Locate the word "down" in the data below, then copy every line that holds it.

SUPPLIED ENTRIES: Begin

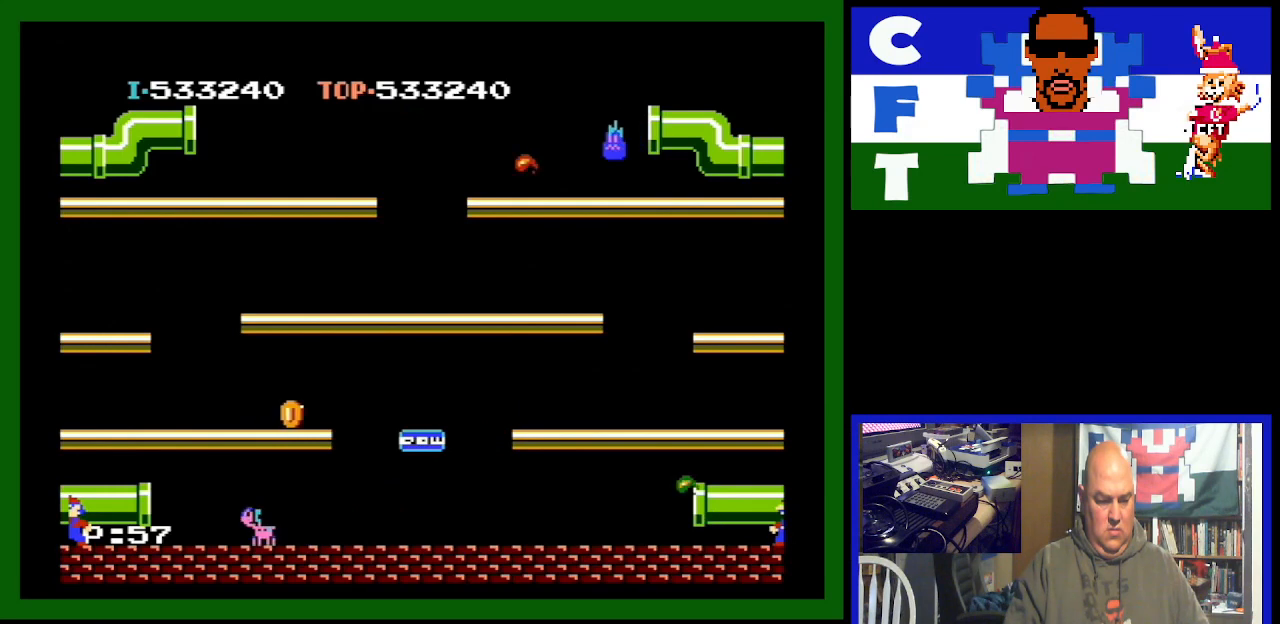
{"buttons": ["DPAD_LEFT"], "events": [[367, "DPAD_LEFT", "down"]]}
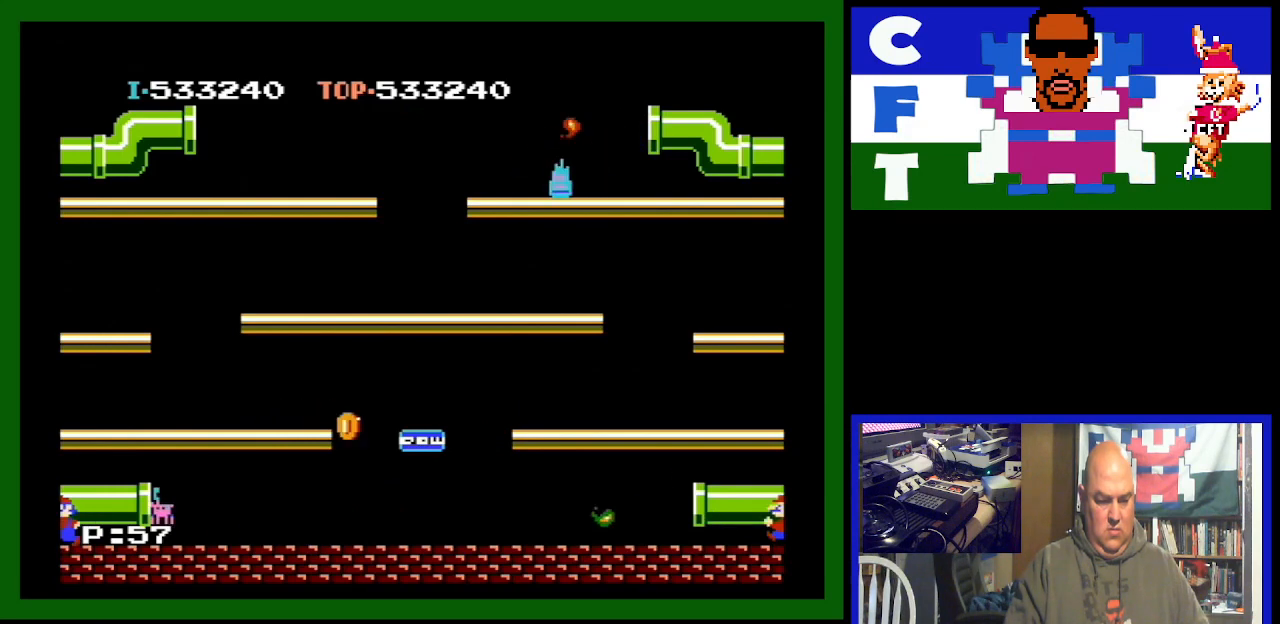
{"buttons": [], "events": [[467, "DPAD_LEFT", "up"]]}
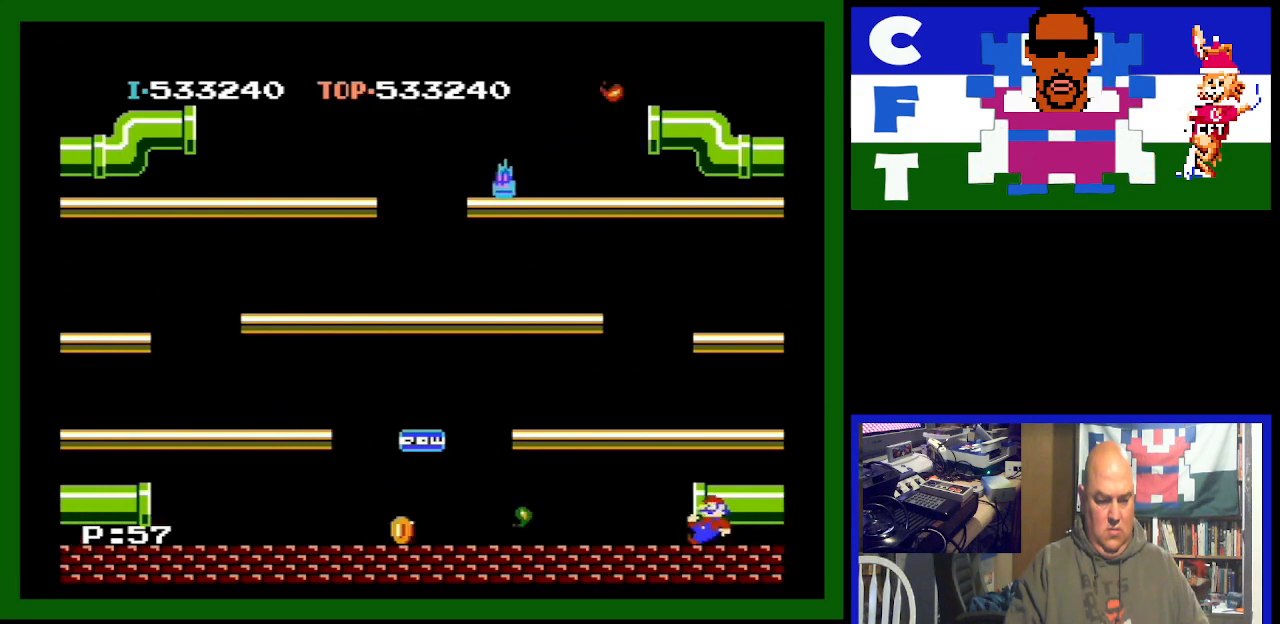
{"buttons": ["DPAD_LEFT"], "events": [[400, "DPAD_LEFT", "down"]]}
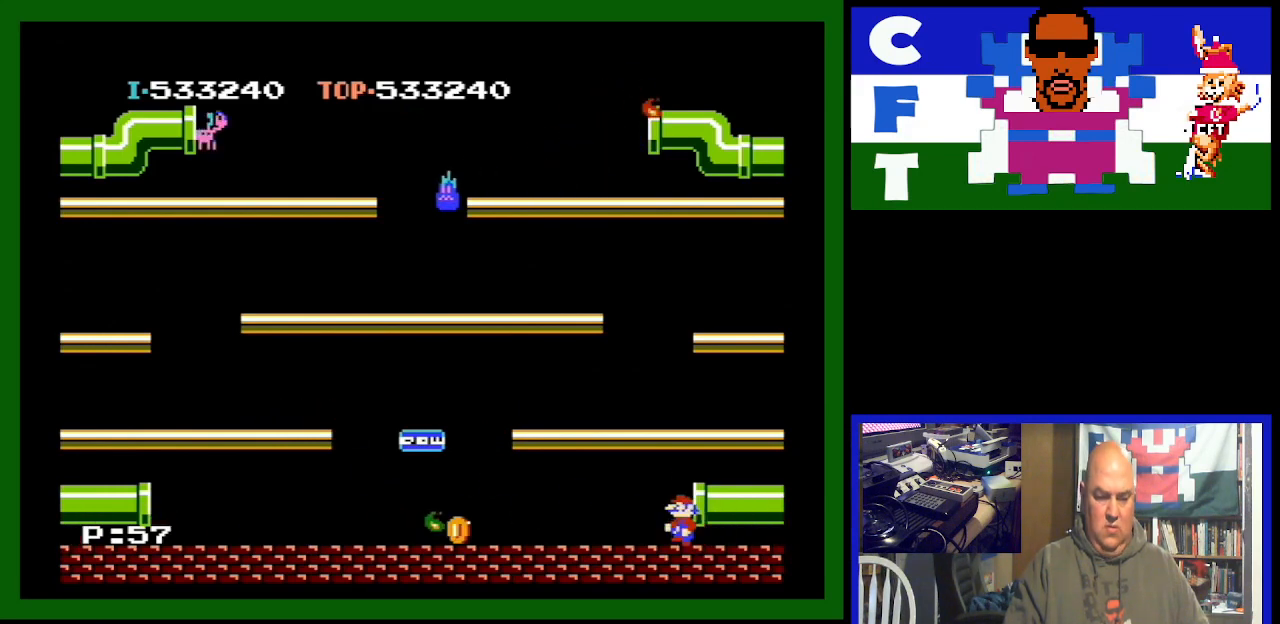
{"buttons": ["DPAD_LEFT"], "events": []}
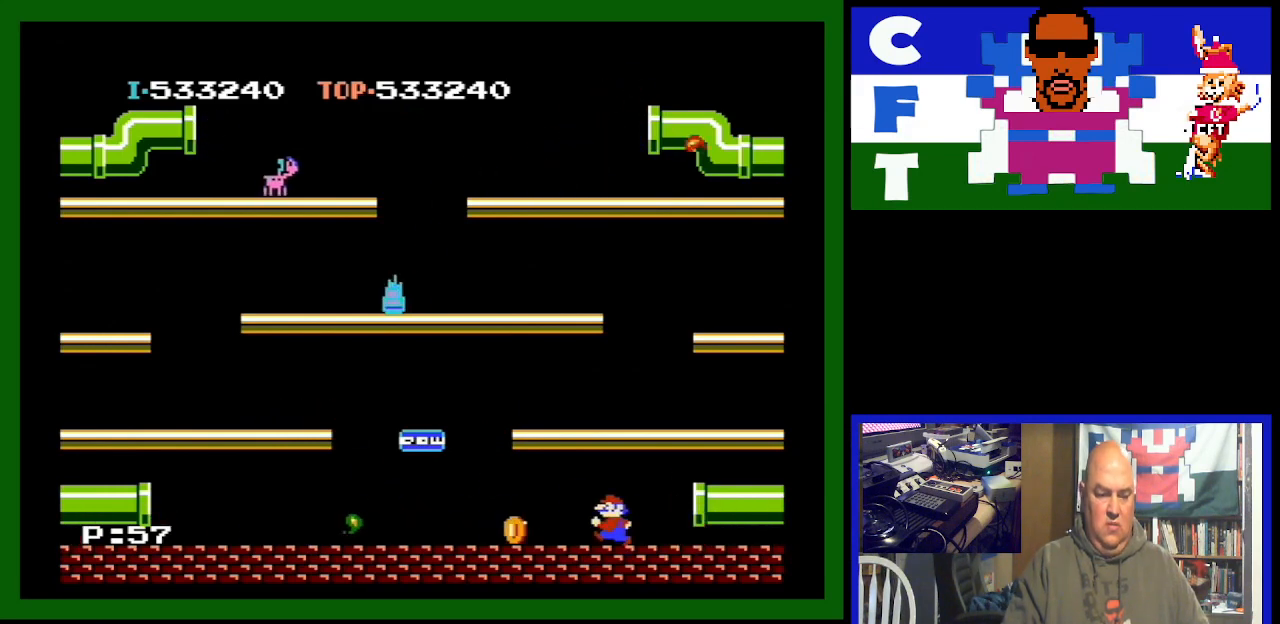
{"buttons": ["DPAD_RIGHT"], "events": [[300, "DPAD_LEFT", "up"], [433, "DPAD_RIGHT", "down"]]}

SUPPLIED ENTRIES: End

## OUTPUT BELOW
{"buttons": ["DPAD_LEFT"], "events": [[367, "DPAD_LEFT", "down"]]}
{"buttons": ["DPAD_LEFT"], "events": [[400, "DPAD_LEFT", "down"]]}
{"buttons": ["DPAD_RIGHT"], "events": [[300, "DPAD_LEFT", "up"], [433, "DPAD_RIGHT", "down"]]}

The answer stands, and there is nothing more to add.